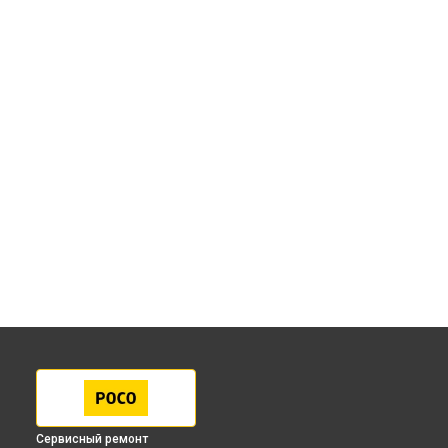
Сервисный ремонт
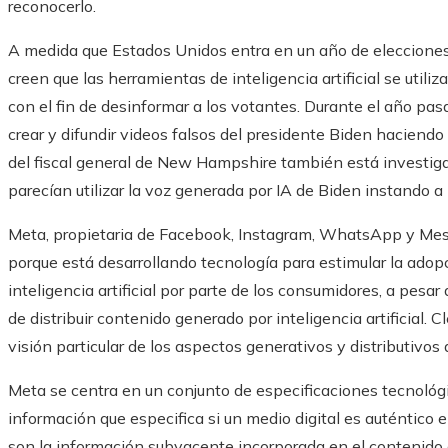
reconocerlo.
A medida que Estados Unidos entra en un año de elecciones p
creen que las herramientas de inteligencia artificial se util
con el fin de desinformar a los votantes. Durante el año pasado
crear y difundir videos falsos del presidente Biden haciendo 
del fiscal general de New Hampshire también está investig
parecían utilizar la voz generada por IA de Biden instando a 
Meta, propietaria de Facebook, Instagram, WhatsApp y Mes
porque está desarrollando tecnología para estimular la ado
inteligencia artificial por parte de los consumidores, a pesa
de distribuir contenido generado por inteligencia artificial. C
visión particular de los aspectos generativos y distributivos
Meta se centra en un conjunto de especificaciones tecnoló
información que especifica si un medio digital es auténtico
son la información subyacente incorporada en el contenido d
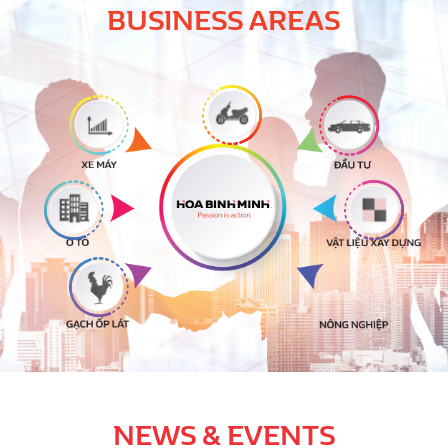
BUSINESS AREAS
NEWS & EVENTS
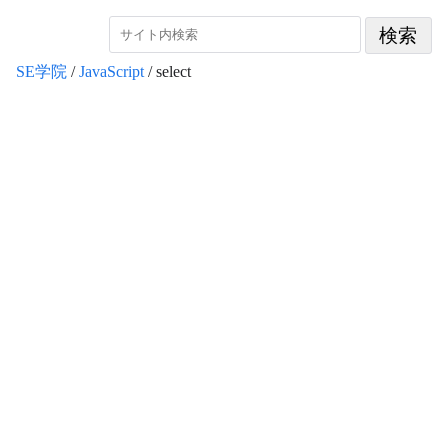
SE学院
/
JavaScript
/ select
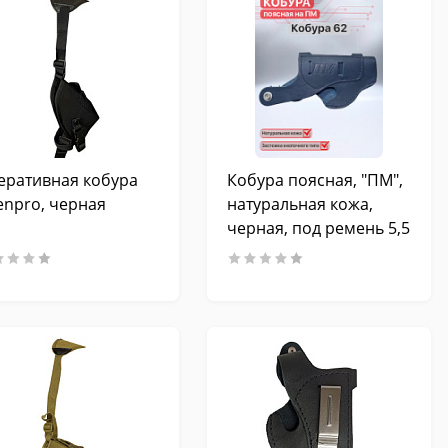
еративная кобура
Кобура поясная, "ПМ",
enpro, черная
натуральная кожа,
черная, под ремень 5,5
см.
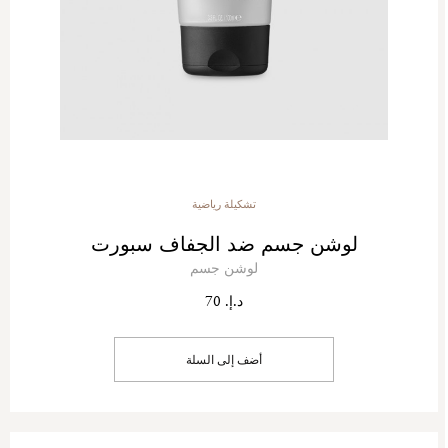
تشكيلة رياضية
لوشن جسم ضد الجفاف سبورت
لوشن جسم
د.إ. 70
أضف إلى السلة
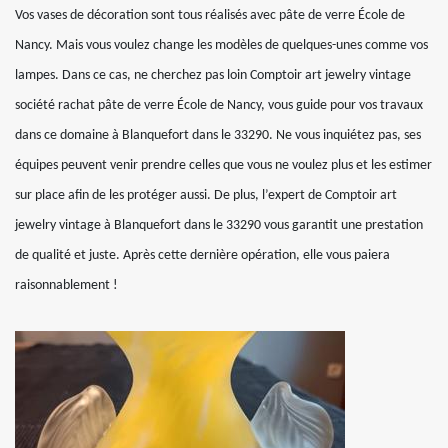
Vos vases de décoration sont tous réalisés avec pâte de verre École de
Nancy. Mais vous voulez change les modèles de quelques-unes comme vos
lampes. Dans ce cas, ne cherchez pas loin Comptoir art jewelry vintage
société rachat pâte de verre École de Nancy, vous guide pour vos travaux
dans ce domaine à Blanquefort dans le 33290. Ne vous inquiétez pas, ses
équipes peuvent venir prendre celles que vous ne voulez plus et les estimer
sur place afin de les protéger aussi. De plus, l’expert de Comptoir art
jewelry vintage à Blanquefort dans le 33290 vous garantit une prestation
de qualité et juste. Après cette dernière opération, elle vous paiera
raisonnablement !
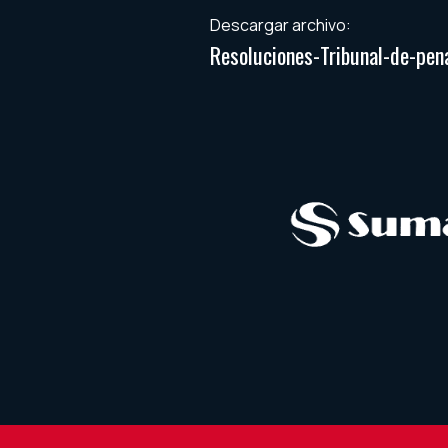
Descargar archivo:
Resoluciones-Tribunal-de-p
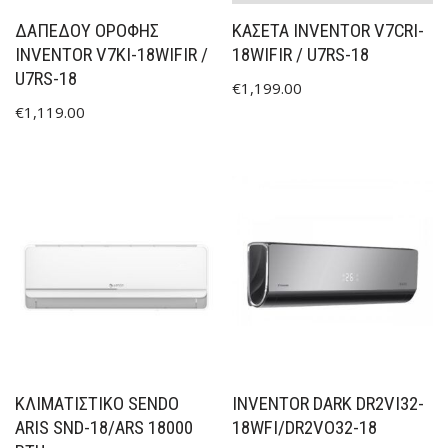
ΔΑΠΕΔΟΥ ΟΡΟΦΗΣ
ΚΑΣΕΤΑ INVENTOR V7CRI-
INVENTOR V7KI-18WIFIR /
18WIFIR / U7RS-18
U7RS-18
€
1,199.00
€
1,119.00
ΚΛΙΜΑΤΙΣΤΙΚΟ SENDO
INVENTOR DARK DR2VI32-
ARIS SND-18/ARS 18000
18WFI/DR2VO32-18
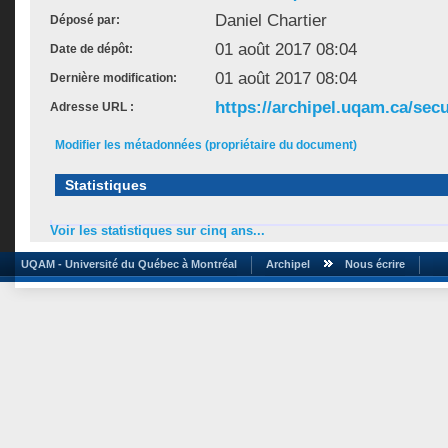
Daniel Chartier
Déposé par:
01 août 2017 08:04
Date de dépôt:
01 août 2017 08:04
Dernière modification:
https://archipel.uqam.ca/secu
Adresse URL :
Modifier les métadonnées (propriétaire du document)
Statistiques
Voir les statistiques sur cinq ans...
UQAM - Université du Québec à Montréal
Archipel
Nous écrire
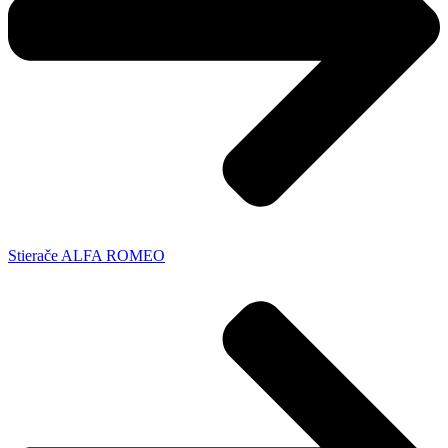
Stierače ALFA ROMEO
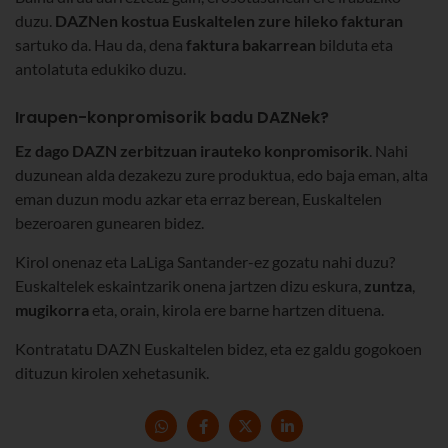
duzu.
DAZNen kostua Euskaltelen zure hileko fakturan
sartuko da. Hau da, dena
faktura bakarrean
bilduta eta
antolatuta edukiko duzu.
Iraupen-konpromisorik badu DAZNek?
Ez dago DAZN zerbitzuan irauteko konpromisorik
. Nahi
duzunean alda dezakezu zure produktua, edo baja eman, alta
eman duzun modu azkar eta erraz berean, Euskaltelen
bezeroaren gunearen bidez.
Kirol onenaz eta LaLiga Santander-ez gozatu nahi duzu?
Euskaltelek eskaintzarik onena jartzen dizu eskura,
zuntza
,
mugikorra
eta, orain, kirola ere barne hartzen dituena.
Kontratatu DAZN Euskaltelen bidez, eta ez galdu gogokoen
dituzun kirolen xehetasunik.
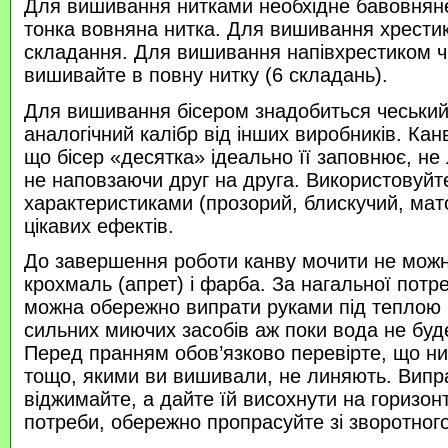
Для вишивання нитками необхідне бавовняне
тонка вовняна нитка. Для вишивання хрести
складання. Для вишивання напівхрестиком 
вишивайте в повну нитку (6 складань).
Для вишивання бісером знадобиться чеський 
аналогічний калібр від інших виробників. Кан
що бісер «десятка» ідеально її заповнює, не
не наповзаючи друг на друга. Використовуйте
характеристиками (прозорий, блискучий, ма
цікавих ефектів.
До завершення роботи канву мочити не можн
крохмаль (апрет) і фарба. За нагальної потр
можна обережно випрати руками під теплою
сильних миючих засобів аж поки вода не буд
Перед пранням обов’язково перевірте, що нитк
тощо, якими ви вишивали, не линяють. Випр
віджимайте, а дайте їй висохнути на горизонт
потреби, обережно пропрасуйте зі зворотного 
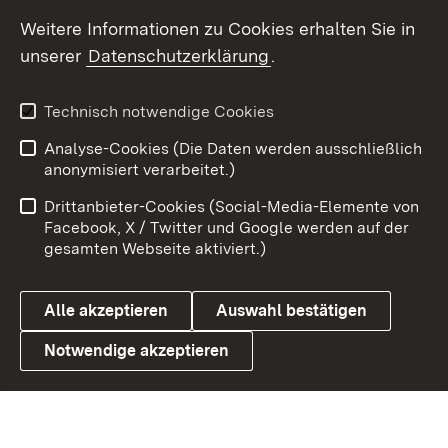
Weitere Informationen zu Cookies erhalten Sie in
X / Twitter
unserer
Datenschutzerklärung
.
Youtube
Technisch notwendige Cookies
Zum 
Analyse-Cookies (Die Daten werden ausschließlich
Impressum
Kontakt
anonymisiert verarbeitet.)
Benutzungshinweise
Netiquette
Drittanbieter-Cookies (Social-Media-Elemente von
Barrierefreiheit
Datenschutz
Facebook, X / Twitter und Google werden auf der
gesamten Webseite aktiviert.)
Cookies
Alle akzeptieren
Auswahl bestätigen
Notwendige akzeptieren
Link zum Landesportal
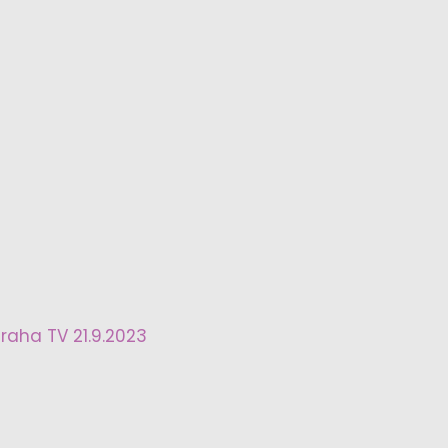
raha TV 21.9.2023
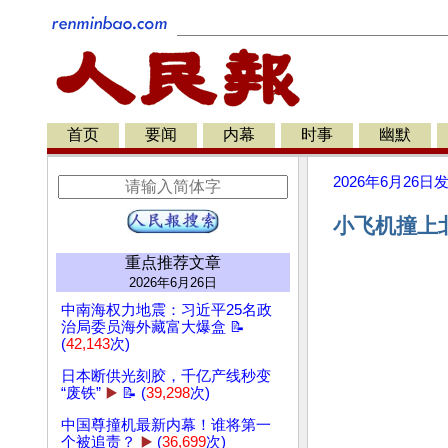
首页
要闻
内幕
时事
幽默
2026年6月26日
小飞机撞上
重点推荐文章
2026年6月26日
中南海权力地震：习近平25名政
治局委员海外藏富大爆盒 📝
(
42,143
次)
日本断供光刻胶，千亿产线秒变
“废铁”
▶️
📝 (
39,298
次)
中国尊撞机最新内幕！谁将第一
个被追责？
▶️
(
36,699
次)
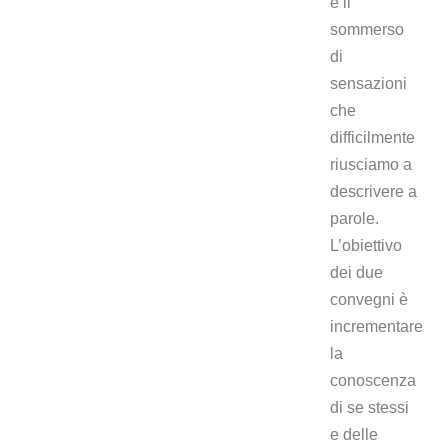
e il
sommerso
di
sensazioni
che
difficilmente
riusciamo a
descrivere a
parole.
L’obiettivo
dei due
convegni è
incrementare
la
conoscenza
di se stessi
e delle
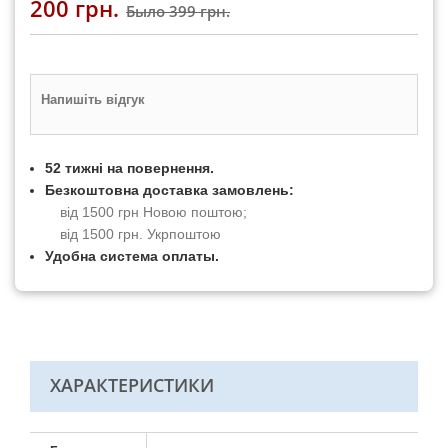
200 грн.
Было
399 грн.
Напишіть відгук
52 тижні на повернення.
Безкоштовна доставка замовлень:
від 1500 грн Новою поштою;
від 1500 грн. Укрпоштою
Удобна система оплаты.
ХАРАКТЕРИСТИКИ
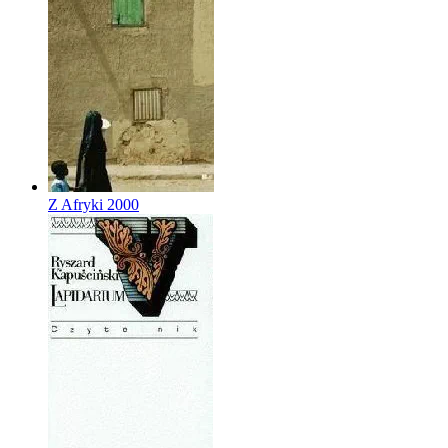
Z Afryki
2000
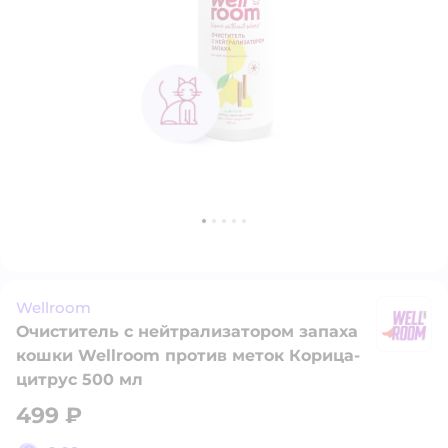
Wellroom
Очиститель с нейтрализатором запаха
W
кошки Wellroom против меток Корица-
цитрус 500 мл
499 ₽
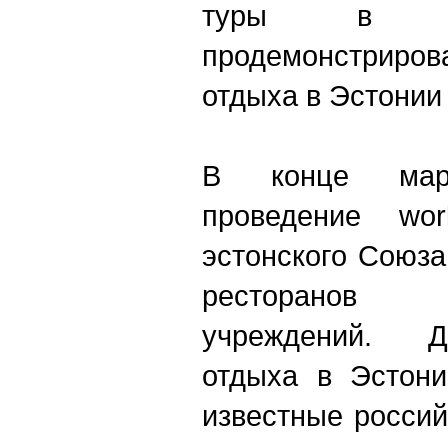
туры в ав
продемонстрир
отдыха в Эстонии
В конце март
проведение wo
эстонского Союза
ресторанов
учреждений. Д
отдыха в Эстони
известные россий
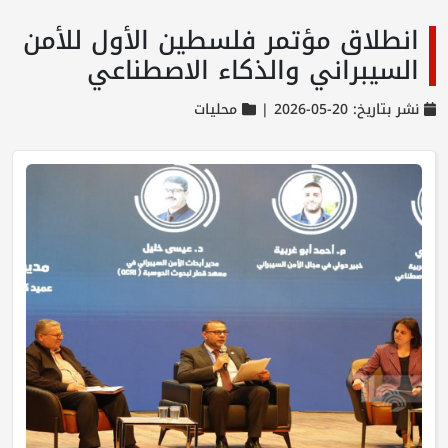
انطلاق مؤتمر فلسطين الأول للأمن
السيبراني والذكاء الاصطناعي
نشر بتاريخ: 20-05-2026 |
محليات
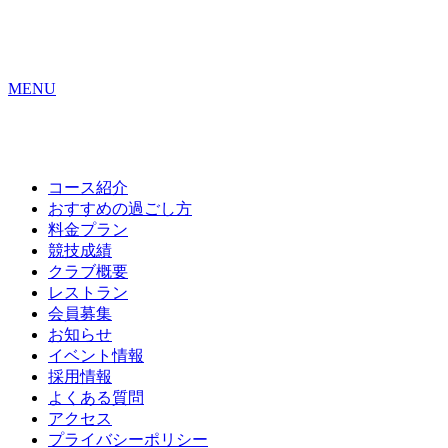
MENU
コース紹介
おすすめの
過ごし方
料金プラン
競技成績
クラブ概要
レストラン
会員募集
お知らせ
イベント情報
採用情報
よくある質問
アクセス
プライバシーポリシー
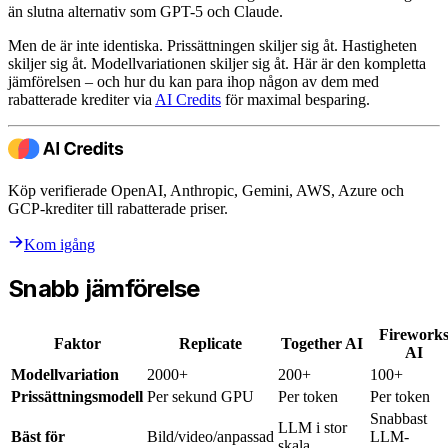
än slutna alternativ som GPT-5 och Claude.
Men de är inte identiska. Prissättningen skiljer sig åt. Hastigheten
skiljer sig åt. Modellvariationen skiljer sig åt. Här är den kompletta
jämförelsen – och hur du kan para ihop någon av dem med
rabatterade krediter via
AI Credits
för maximal besparing.
Köp verifierade OpenAI, Anthropic, Gemini, AWS, Azure och
GCP-krediter till rabatterade priser.
Kom igång
Snabb jämförelse
Firework
Faktor
Replicate
Together AI
AI
Modellvariation
2000+
200+
100+
Prissättningsmodell
Per sekund GPU
Per token
Per token
Snabbast
LLM i stor
Bäst för
Bild/video/anpassad
LLM-
skala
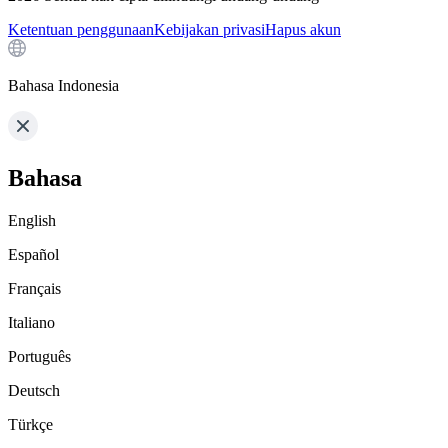
Ketentuan penggunaan
Kebijakan privasi
Hapus akun
Bahasa Indonesia
Bahasa
English
Español
Français
Italiano
Português
Deutsch
Türkçe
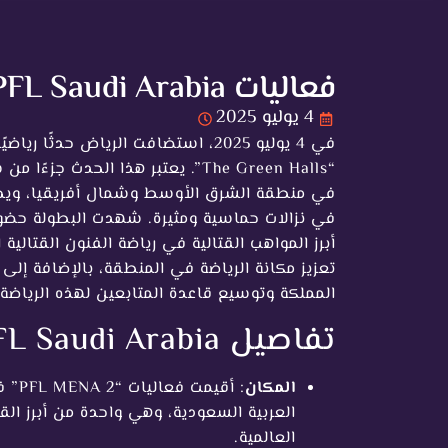
فعاليات PFL Saudi Arabia: الحدث الرياضي المنتظر
4 يوليو 2025
في منطقة الشرق الأوسط وشمال أفريقيا، ويجم
في نزالات حماسية ومثيرة. شهدت البطولة حضورًا
تعزيز مكانة الرياضة في المنطقة، بالإضافة إلى
المملكة وتوسيع قاعدة المتابعين لهذه الرياض
تفاصيل PFL Saudi Arabia
المكان
العربية السعودية، وهي واحدة من أبرز الق
العالمية.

• • •

Your reply must contain each entry exactly as written and no pictures.

Сервисный ремонт
reconocerlo.
A medida que Estados Unidos entra en un año de elecciones p
creen que las herramientas de inteligencia artificial se util
con el fin de desinformar a los votantes. Durante el año pasado
crear y difundir videos falsos del presidente Biden haciendo 
del fiscal general de New Hampshire también está investig
parecían utilizar la voz generada por IA de Biden instando a 
Meta, propietaria de Facebook, Instagram, WhatsApp y Mes
porque está desarrollando tecnología para estimular la ado
inteligencia artificial por parte de los consumidores, a pesa
de distribuir contenido generado por inteligencia artificial. C
visión particular de los aspectos generativos y distributivos
Meta se centra en un conjunto de especificaciones tecnoló
información que especifica si un medio digital es auténtico
son la información subyacente incorporada en el contenido d
BUSINESS AREAS
NEWS & EVENTS
SE学院
/
JavaScript
/ select
еративная кобура
Кобура поясная, "ПМ",
enpro, черная
натуральная кожа,
черная, под ремень 5,5
см.
تشكيلة رياضية
لوشن جسم ضد الجفاف سبورت
لوشن جسم
د.إ. 70
أضف إلى السلة
Vos vases de décoration sont tous réalisés avec pâte de verre École de
Nancy. Mais vous voulez change les modèles de quelques-unes comme vos
lampes. Dans ce cas, ne cherchez pas loin Comptoir art jewelry vintage
société rachat pâte de verre École de Nancy, vous guide pour vos travaux
dans ce domaine à Blanquefort dans le 33290. Ne vous inquiétez pas, ses
équipes peuvent venir prendre celles que vous ne voulez plus et les estimer
sur place afin de les protéger aussi. De plus, l’expert de Comptoir art
jewelry vintage à Blanquefort dans le 33290 vous garantit une prestation
de qualité et juste. Après cette dernière opération, elle vous paiera
raisonnablement !
Descargar archivo:
Resoluciones-Tribunal-de-p
ΔΑΠΕΔΟΥ ΟΡΟΦΗΣ
ΚΑΣΕΤΑ INVENTOR V7CRI-
INVENTOR V7KI-18WIFIR /
18WIFIR / U7RS-18
U7RS-18
€
1,199.00
€
1,119.00
ΚΛΙΜΑΤΙΣΤΙΚΟ SENDO
INVENTOR DARK DR2VI32-
ARIS SND-18/ARS 18000
18WFI/DR2VO32-18
Daniel Chartier
Déposé par:
01 août 2017 08:04
Date de dépôt:
01 août 2017 08:04
Dernière modification:
https://archipel.uqam.ca/secu
Adresse URL :
Modifier les métadonnées (propriétaire du document)
Statistiques
Voir les statistiques sur cinq ans...
UQAM - Université du Québec à Montréal
Archipel
Nous écrire
Stierače ALFA ROMEO
duzu.
DAZNen kostua Euskaltelen zure hileko fakturan
sartuko da. Hau da, dena
faktura bakarrean
bilduta eta
antolatuta edukiko duzu.
Iraupen-konpromisorik badu DAZNek?
Ez dago DAZN zerbitzuan irauteko konpromisorik
. Nahi
duzunean alda dezakezu zure produktua, edo baja eman, alta
eman duzun modu azkar eta erraz berean, Euskaltelen
bezeroaren gunearen bidez.
Kirol onenaz eta LaLiga Santander-ez gozatu nahi duzu?
Euskaltelek eskaintzarik onena jartzen dizu eskura,
zuntza
,
mugikorra
eta, orain, kirola ere barne hartzen dituena.
Kontratatu DAZN Euskaltelen bidez, eta ez galdu gogokoen
dituzun kirolen xehetasunik.
Для вишивання нитками необхідне бавовняне
тонка вовняна нитка. Для вишивання хрести
складання. Для вишивання напівхрестиком 
вишивайте в повну нитку (6 складань).
Для вишивання бісером знадобиться чеський 
аналогічний калібр від інших виробників. Кан
що бісер «десятка» ідеально її заповнює, не
не наповзаючи друг на друга. Використовуйте
характеристиками (прозорий, блискучий, ма
цікавих ефектів.
До завершення роботи канву мочити не можн
крохмаль (апрет) і фарба. За нагальної потр
можна обережно випрати руками під теплою
сильних миючих засобів аж поки вода не буд
Перед пранням обов’язково перевірте, що нитк
тощо, якими ви вишивали, не линяють. Випр
віджимайте, а дайте їй висохнути на горизонт
потреби, обережно пропрасуйте зі зворотного 
Weitere Informationen zu Cookies erhalten Sie in
X / Twitter
unserer
Datenschutzerklärung
.
Youtube
Technisch notwendige Cookies
Zum 
Analyse-Cookies (Die Daten werden ausschließlich
Impressum
Kontakt
anonymisiert verarbeitet.)
Benutzungshinweise
Netiquette
Drittanbieter-Cookies (Social-Media-Elemente von
Barrierefreiheit
Datenschutz
Facebook, X / Twitter und Google werden auf der
gesamten Webseite aktiviert.)
Cookies
Alle akzeptieren
Auswahl bestätigen
Notwendige akzeptieren
Link zum Landesportal
raha TV 21.9.2023
首页
要闻
内幕
时事
幽默
2026年6月26日
小飞机撞上
重点推荐文章
2026年6月26日
中南海权力地震：习近平25名政
治局委员海外藏富大爆盒 📝
(
42,143
次)
日本断供光刻胶，千亿产线秒变
“废铁”
▶️
📝 (
39,298
次)
中国尊撞机最新内幕！谁将第一
个被追责？
▶️
(
36,699
次)
e il
sommerso
di
sensazioni
che
difficilmente
riusciamo a
descrivere a
parole.
L’obiettivo
dei due
convegni è
incrementare
la
conoscenza
di se stessi
e delle
200 грн.
Было
399 грн.
Напишіть відгук
52 тижні на повернення.
Безкоштовна доставка замовлень:
від 1500 грн Новою поштою;
від 1500 грн. Укрпоштою
Удобна система оплаты.
ХАРАКТЕРИСТИКИ
Z Afryki
2000
Wellroom
Очиститель с нейтрализатором запаха
W
кошки Wellroom против меток Корица-
цитрус 500 мл
499 ₽
туры в ав
продемонстрир
отдыха в Эстонии
В конце март
проведение wo
эстонского Союза
ресторанов
учреждений. Д
отдыха в Эстони
известные россий
انطلاق مؤتمر فلسطين الأول للأمن
السيبراني والذكاء الاصطناعي
نشر بتاريخ: 20-05-2026 |
محليات
MENU
コース紹介
おすすめの
過ごし方
料金プラン
競技成績
クラブ概要
レストラン
会員募集
お知らせ
イベント情報
採用情報
よくある質問
アクセス
プライバシーポリシー
än slutna alternativ som GPT-5 och Claude.
Men de är inte identiska. Prissättningen skiljer sig åt. Hastigheten
skiljer sig åt. Modellvariationen skiljer sig åt. Här är den kompletta
jämförelsen – och hur du kan para ihop någon av dem med
rabatterade krediter via
AI Credits
för maximal besparing.
Köp verifierade OpenAI, Anthropic, Gemini, AWS, Azure och
GCP-krediter till rabatterade priser.
Kom igång
Snabb jämförelse
Firework
Faktor
Replicate
Together AI
AI
Modellvariation
2000+
200+
100+
Prissättningsmodell
Per sekund GPU
Per token
Per token
Snabbast
LLM i stor
Bäst för
Bild/video/anpassad
LLM-
skala
Ketentuan penggunaan
Kebijakan privasi
Hapus akun
Bahasa Indonesia
Bahasa
English
Español
Français
Italiano
Português
Deutsch
Türkçe
فعاليات PFL Saudi Arabia: الحدث الرياضي المنتظر
4 يوليو 2025
في منطقة الشرق الأوسط وشمال أفريقيا، ويجم
في نزالات حماسية ومثيرة. شهدت البطولة حضورًا
تعزيز مكانة الرياضة في المنطقة، بالإضافة إلى
المملكة وتوسيع قاعدة المتابعين لهذه الرياض
تفاصيل PFL Saudi Arabia
المكان
العربية السعودية، وهي واحدة من أبرز الق
العالمية.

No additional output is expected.